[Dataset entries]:
* * * *

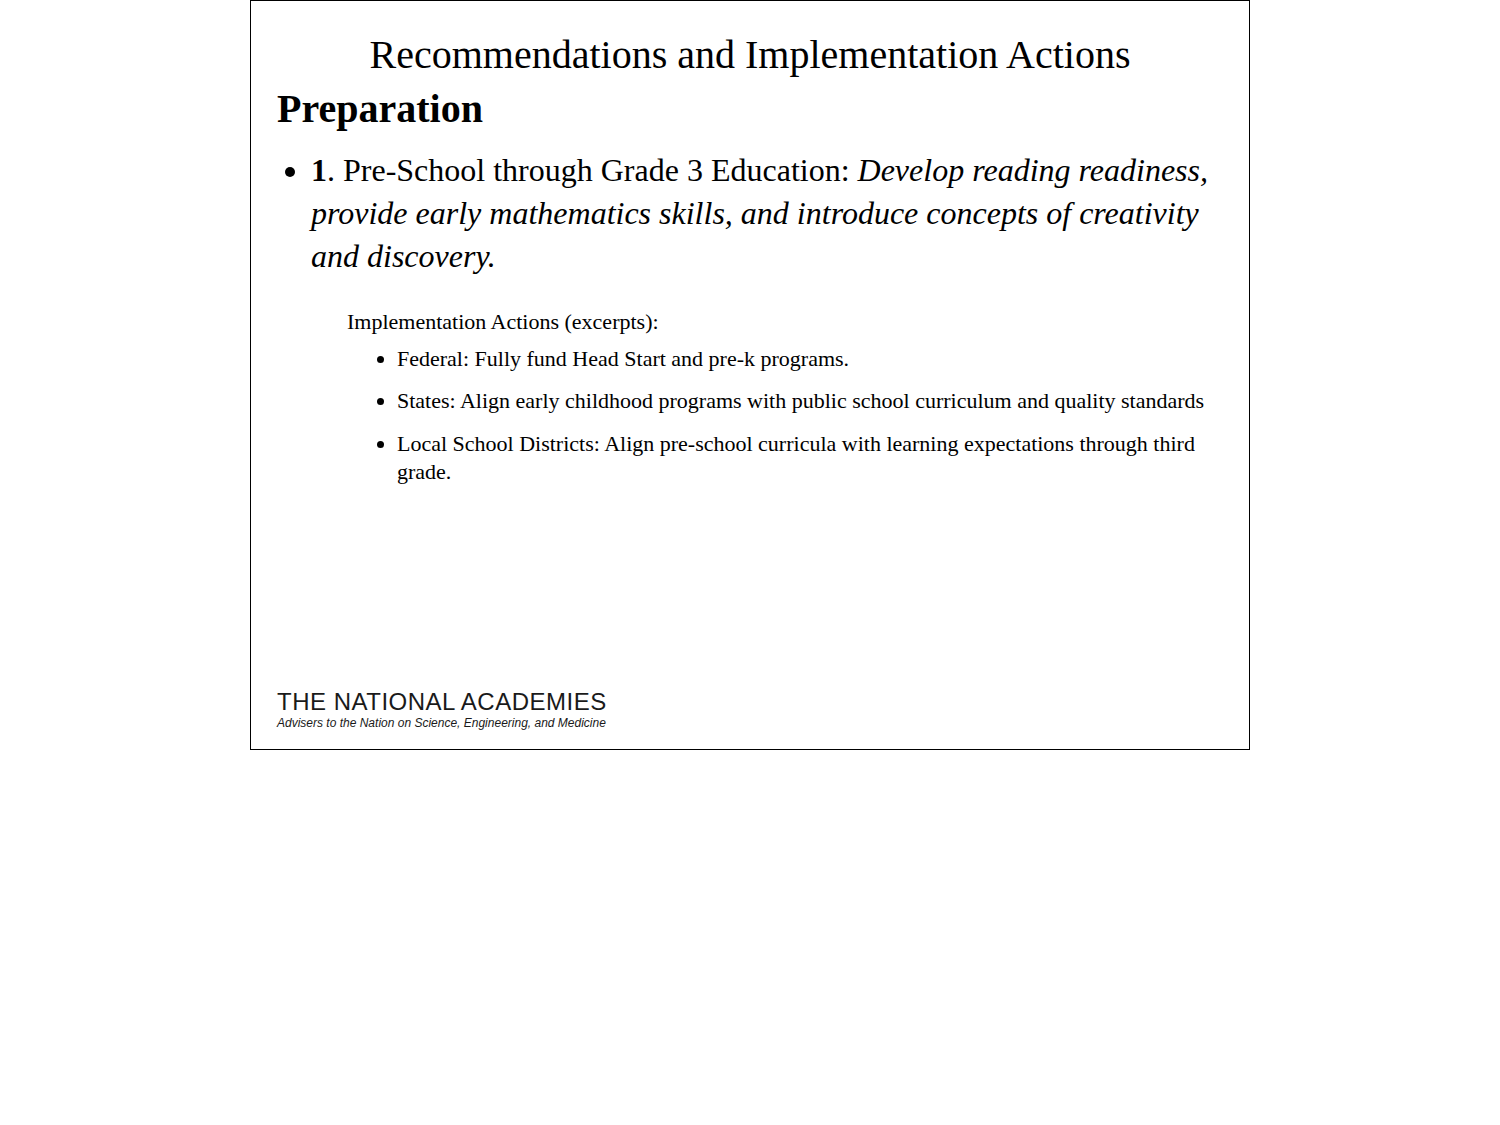Recommendations and Implementation Actions
Preparation
1. Pre-School through Grade 3 Education: Develop reading readiness, provide early mathematics skills, and introduce concepts of creativity and discovery.
Implementation Actions (excerpts):
Federal: Fully fund Head Start and pre-k programs.
States: Align early childhood programs with public school curriculum and quality standards
Local School Districts: Align pre-school curricula with learning expectations through third grade.
THE NATIONAL ACADEMIES
Advisers to the Nation on Science, Engineering, and Medicine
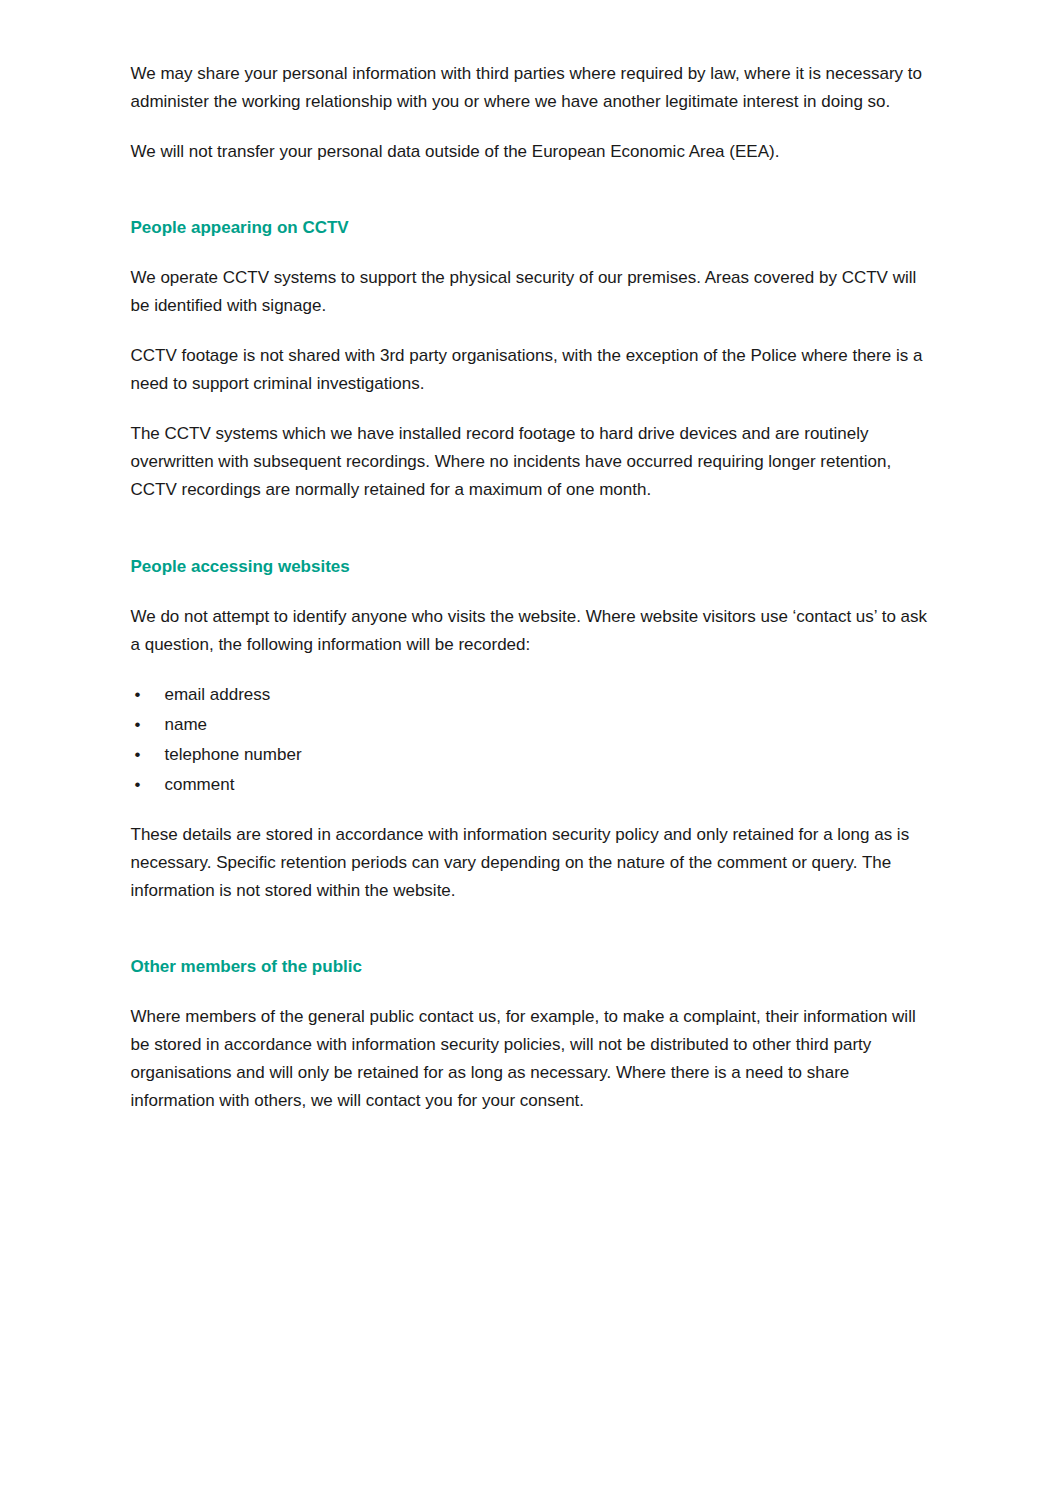We may share your personal information with third parties where required by law, where it is necessary to administer the working relationship with you or where we have another legitimate interest in doing so.
We will not transfer your personal data outside of the European Economic Area (EEA).
People appearing on CCTV
We operate CCTV systems to support the physical security of our premises. Areas covered by CCTV will be identified with signage.
CCTV footage is not shared with 3rd party organisations, with the exception of the Police where there is a need to support criminal investigations.
The CCTV systems which we have installed record footage to hard drive devices and are routinely overwritten with subsequent recordings. Where no incidents have occurred requiring longer retention, CCTV recordings are normally retained for a maximum of one month.
People accessing websites
We do not attempt to identify anyone who visits the website. Where website visitors use ‘contact us’ to ask a question, the following information will be recorded:
email address
name
telephone number
comment
These details are stored in accordance with information security policy and only retained for a long as is necessary. Specific retention periods can vary depending on the nature of the comment or query. The information is not stored within the website.
Other members of the public
Where members of the general public contact us, for example, to make a complaint, their information will be stored in accordance with information security policies, will not be distributed to other third party organisations and will only be retained for as long as necessary. Where there is a need to share information with others, we will contact you for your consent.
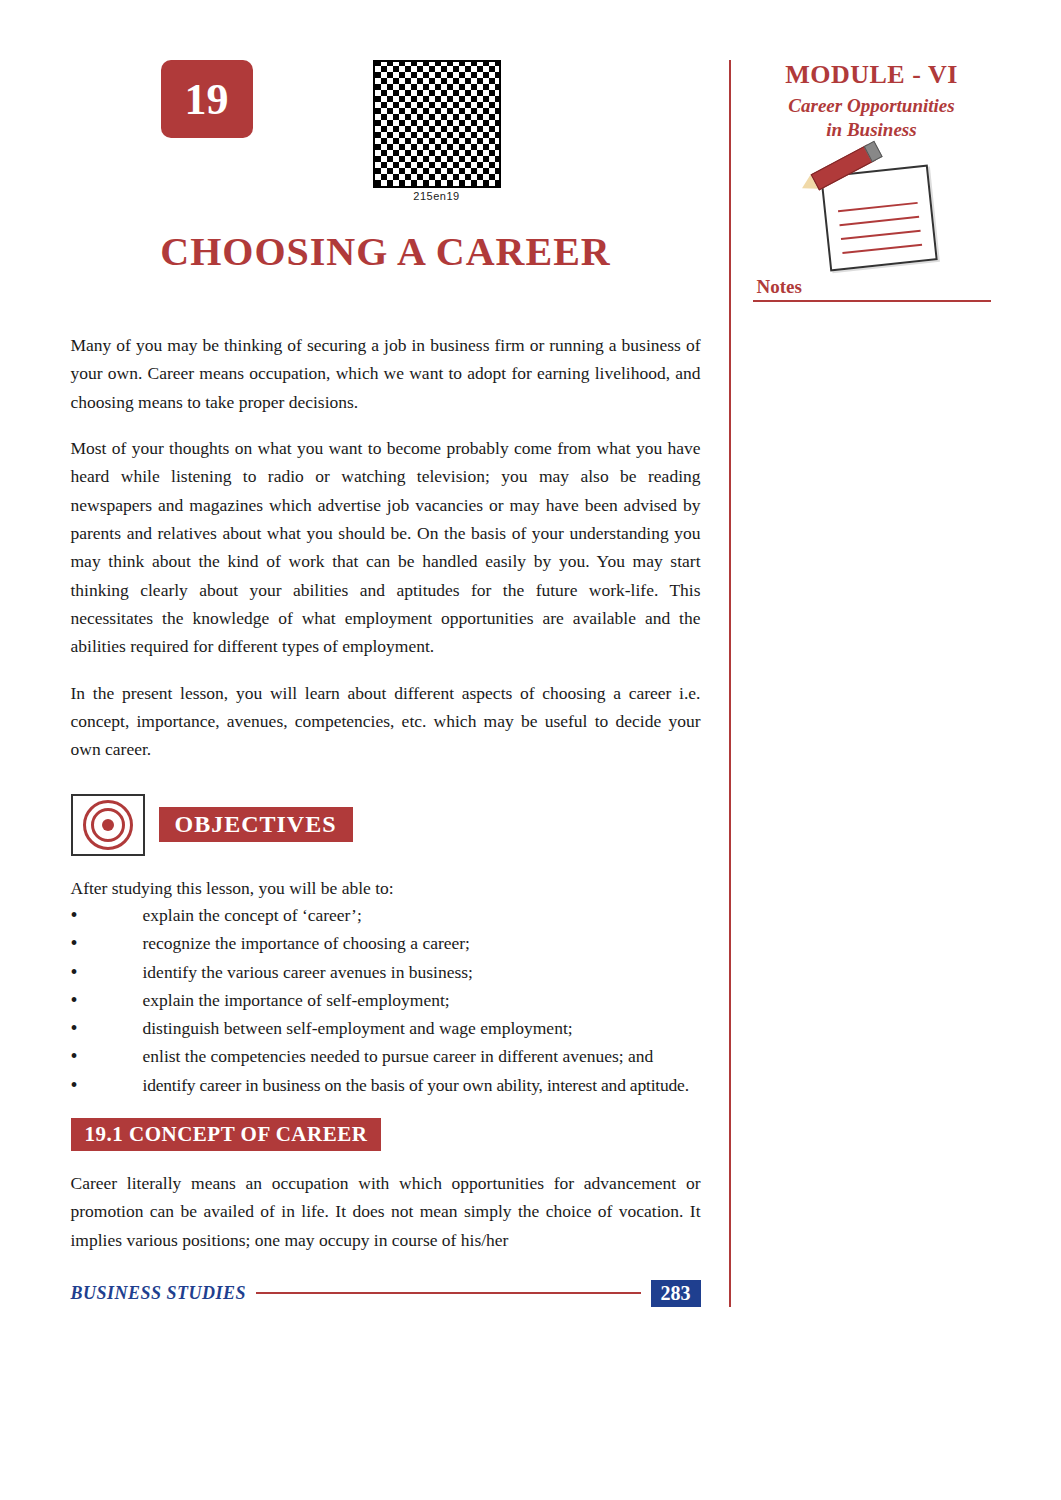19
215en19
CHOOSING A CAREER
Many of you may be thinking of securing a job in business firm or running a business of your own. Career means occupation, which we want to adopt for earning livelihood, and choosing means to take proper decisions.
Most of your thoughts on what you want to become probably come from what you have heard while listening to radio or watching television; you may also be reading newspapers and magazines which advertise job vacancies or may have been advised by parents and relatives about what you should be. On the basis of your understanding you may think about the kind of work that can be handled easily by you. You may start thinking clearly about your abilities and aptitudes for the future work-life. This necessitates the knowledge of what employment opportunities are available and the abilities required for different types of employment.
In the present lesson, you will learn about different aspects of choosing a career i.e. concept, importance, avenues, competencies, etc. which may be useful to decide your own career.
OBJECTIVES
After studying this lesson, you will be able to:
explain the concept of ‘career’;
recognize the importance of choosing a career;
identify the various career avenues in business;
explain the importance of self-employment;
distinguish between self-employment and wage employment;
enlist the competencies needed to pursue career in different avenues; and
identify career in business on the basis of your own ability, interest and aptitude.
19.1 CONCEPT OF CAREER
Career literally means an occupation with which opportunities for advancement or promotion can be availed of in life. It does not mean simply the choice of vocation. It implies various positions; one may occupy in course of his/her
BUSINESS STUDIES
283
MODULE - VI
Career Opportunities
in Business
Notes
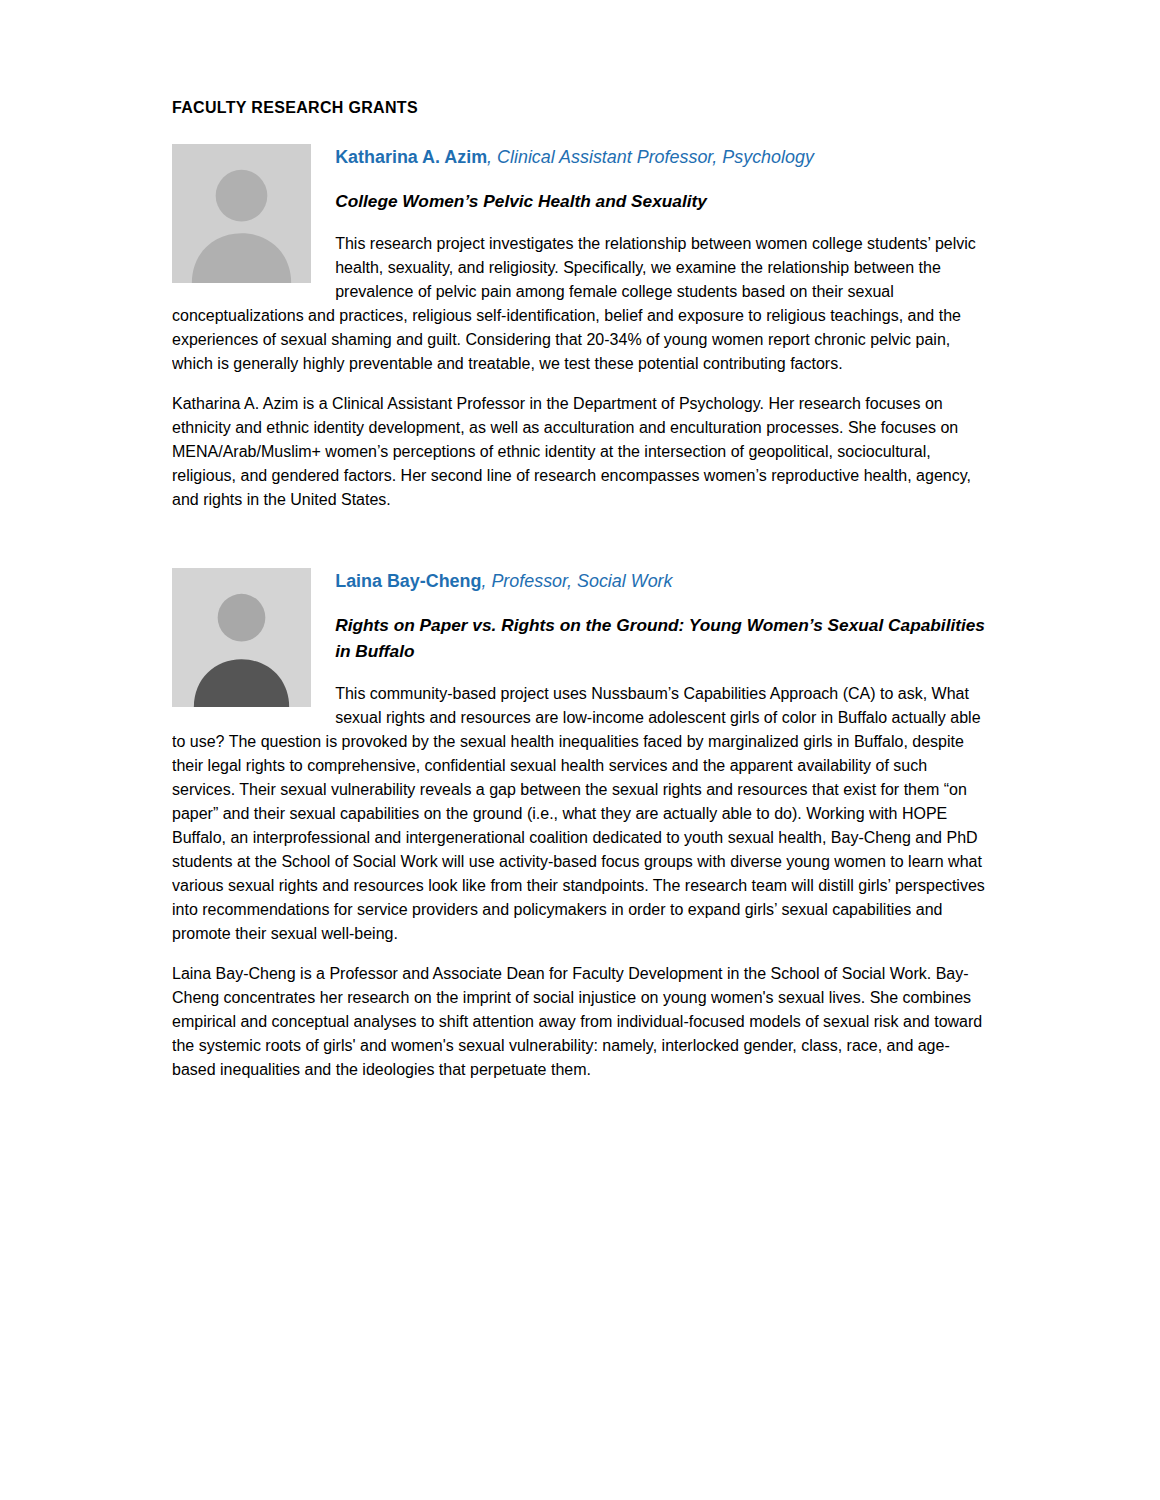FACULTY RESEARCH GRANTS
Katharina A. Azim, Clinical Assistant Professor, Psychology
College Women’s Pelvic Health and Sexuality
This research project investigates the relationship between women college students’ pelvic health, sexuality, and religiosity. Specifically, we examine the relationship between the prevalence of pelvic pain among female college students based on their sexual conceptualizations and practices, religious self-identification, belief and exposure to religious teachings, and the experiences of sexual shaming and guilt. Considering that 20-34% of young women report chronic pelvic pain, which is generally highly preventable and treatable, we test these potential contributing factors.
Katharina A. Azim is a Clinical Assistant Professor in the Department of Psychology. Her research focuses on ethnicity and ethnic identity development, as well as acculturation and enculturation processes. She focuses on MENA/Arab/Muslim+ women’s perceptions of ethnic identity at the intersection of geopolitical, sociocultural, religious, and gendered factors. Her second line of research encompasses women’s reproductive health, agency, and rights in the United States.
Laina Bay-Cheng, Professor, Social Work
Rights on Paper vs. Rights on the Ground: Young Women’s Sexual Capabilities in Buffalo
This community-based project uses Nussbaum’s Capabilities Approach (CA) to ask, What sexual rights and resources are low-income adolescent girls of color in Buffalo actually able to use? The question is provoked by the sexual health inequalities faced by marginalized girls in Buffalo, despite their legal rights to comprehensive, confidential sexual health services and the apparent availability of such services. Their sexual vulnerability reveals a gap between the sexual rights and resources that exist for them “on paper” and their sexual capabilities on the ground (i.e., what they are actually able to do). Working with HOPE Buffalo, an interprofessional and intergenerational coalition dedicated to youth sexual health, Bay-Cheng and PhD students at the School of Social Work will use activity-based focus groups with diverse young women to learn what various sexual rights and resources look like from their standpoints. The research team will distill girls’ perspectives into recommendations for service providers and policymakers in order to expand girls’ sexual capabilities and promote their sexual well-being.
Laina Bay-Cheng is a Professor and Associate Dean for Faculty Development in the School of Social Work. Bay-Cheng concentrates her research on the imprint of social injustice on young women's sexual lives. She combines empirical and conceptual analyses to shift attention away from individual-focused models of sexual risk and toward the systemic roots of girls' and women's sexual vulnerability: namely, interlocked gender, class, race, and age-based inequalities and the ideologies that perpetuate them.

* * * *

[ACTIVITY]: What is needed is an exact repeat of the records, with every picture left out.

[SOLVED EXERCISE]:
Recommendations and Implementation Actions
Preparation
1. Pre-School through Grade 3 Education: Develop reading readiness, provide early mathematics skills, and introduce concepts of creativity and discovery.
Implementation Actions (excerpts):
Federal: Fully fund Head Start and pre-k programs.
States: Align early childhood programs with public school curriculum and quality standards
Local School Districts: Align pre-school curricula with learning expectations through third grade.
THE NATIONAL ACADEMIES
Advisers to the Nation on Science, Engineering, and Medicine
We may share your personal information with third parties where required by law, where it is necessary to administer the working relationship with you or where we have another legitimate interest in doing so.
We will not transfer your personal data outside of the European Economic Area (EEA).
People appearing on CCTV
We operate CCTV systems to support the physical security of our premises. Areas covered by CCTV will be identified with signage.
CCTV footage is not shared with 3rd party organisations, with the exception of the Police where there is a need to support criminal investigations.
The CCTV systems which we have installed record footage to hard drive devices and are routinely overwritten with subsequent recordings. Where no incidents have occurred requiring longer retention, CCTV recordings are normally retained for a maximum of one month.
People accessing websites
We do not attempt to identify anyone who visits the website. Where website visitors use ‘contact us’ to ask a question, the following information will be recorded:
email address
name
telephone number
comment
These details are stored in accordance with information security policy and only retained for a long as is necessary. Specific retention periods can vary depending on the nature of the comment or query. The information is not stored within the website.
Other members of the public
Where members of the general public contact us, for example, to make a complaint, their information will be stored in accordance with information security policies, will not be distributed to other third party organisations and will only be retained for as long as necessary. Where there is a need to share information with others, we will contact you for your consent.
19
215en19
CHOOSING A CAREER
Many of you may be thinking of securing a job in business firm or running a business of your own. Career means occupation, which we want to adopt for earning livelihood, and choosing means to take proper decisions.
Most of your thoughts on what you want to become probably come from what you have heard while listening to radio or watching television; you may also be reading newspapers and magazines which advertise job vacancies or may have been advised by parents and relatives about what you should be. On the basis of your understanding you may think about the kind of work that can be handled easily by you. You may start thinking clearly about your abilities and aptitudes for the future work-life. This necessitates the knowledge of what employment opportunities are available and the abilities required for different types of employment.
In the present lesson, you will learn about different aspects of choosing a career i.e. concept, importance, avenues, competencies, etc. which may be useful to decide your own career.
OBJECTIVES
After studying this lesson, you will be able to:
explain the concept of ‘career’;
recognize the importance of choosing a career;
identify the various career avenues in business;
explain the importance of self-employment;
distinguish between self-employment and wage employment;
enlist the competencies needed to pursue career in different avenues; and
identify career in business on the basis of your own ability, interest and aptitude.
19.1 CONCEPT OF CAREER
Career literally means an occupation with which opportunities for advancement or promotion can be availed of in life. It does not mean simply the choice of vocation. It implies various positions; one may occupy in course of his/her
BUSINESS STUDIES
283
MODULE - VI
Career Opportunities
in Business
Notes
FACULTY RESEARCH GRANTS
Katharina A. Azim, Clinical Assistant Professor, Psychology
College Women’s Pelvic Health and Sexuality
This research project investigates the relationship between women college students’ pelvic health, sexuality, and religiosity. Specifically, we examine the relationship between the prevalence of pelvic pain among female college students based on their sexual conceptualizations and practices, religious self-identification, belief and exposure to religious teachings, and the experiences of sexual shaming and guilt. Considering that 20-34% of young women report chronic pelvic pain, which is generally highly preventable and treatable, we test these potential contributing factors.
Katharina A. Azim is a Clinical Assistant Professor in the Department of Psychology. Her research focuses on ethnicity and ethnic identity development, as well as acculturation and enculturation processes. She focuses on MENA/Arab/Muslim+ women’s perceptions of ethnic identity at the intersection of geopolitical, sociocultural, religious, and gendered factors. Her second line of research encompasses women’s reproductive health, agency, and rights in the United States.
Laina Bay-Cheng, Professor, Social Work
Rights on Paper vs. Rights on the Ground: Young Women’s Sexual Capabilities in Buffalo
This community-based project uses Nussbaum’s Capabilities Approach (CA) to ask, What sexual rights and resources are low-income adolescent girls of color in Buffalo actually able to use? The question is provoked by the sexual health inequalities faced by marginalized girls in Buffalo, despite their legal rights to comprehensive, confidential sexual health services and the apparent availability of such services. Their sexual vulnerability reveals a gap between the sexual rights and resources that exist for them “on paper” and their sexual capabilities on the ground (i.e., what they are actually able to do). Working with HOPE Buffalo, an interprofessional and intergenerational coalition dedicated to youth sexual health, Bay-Cheng and PhD students at the School of Social Work will use activity-based focus groups with diverse young women to learn what various sexual rights and resources look like from their standpoints. The research team will distill girls’ perspectives into recommendations for service providers and policymakers in order to expand girls’ sexual capabilities and promote their sexual well-being.
Laina Bay-Cheng is a Professor and Associate Dean for Faculty Development in the School of Social Work. Bay-Cheng concentrates her research on the imprint of social injustice on young women's sexual lives. She combines empirical and conceptual analyses to shift attention away from individual-focused models of sexual risk and toward the systemic roots of girls' and women's sexual vulnerability: namely, interlocked gender, class, race, and age-based inequalities and the ideologies that perpetuate them.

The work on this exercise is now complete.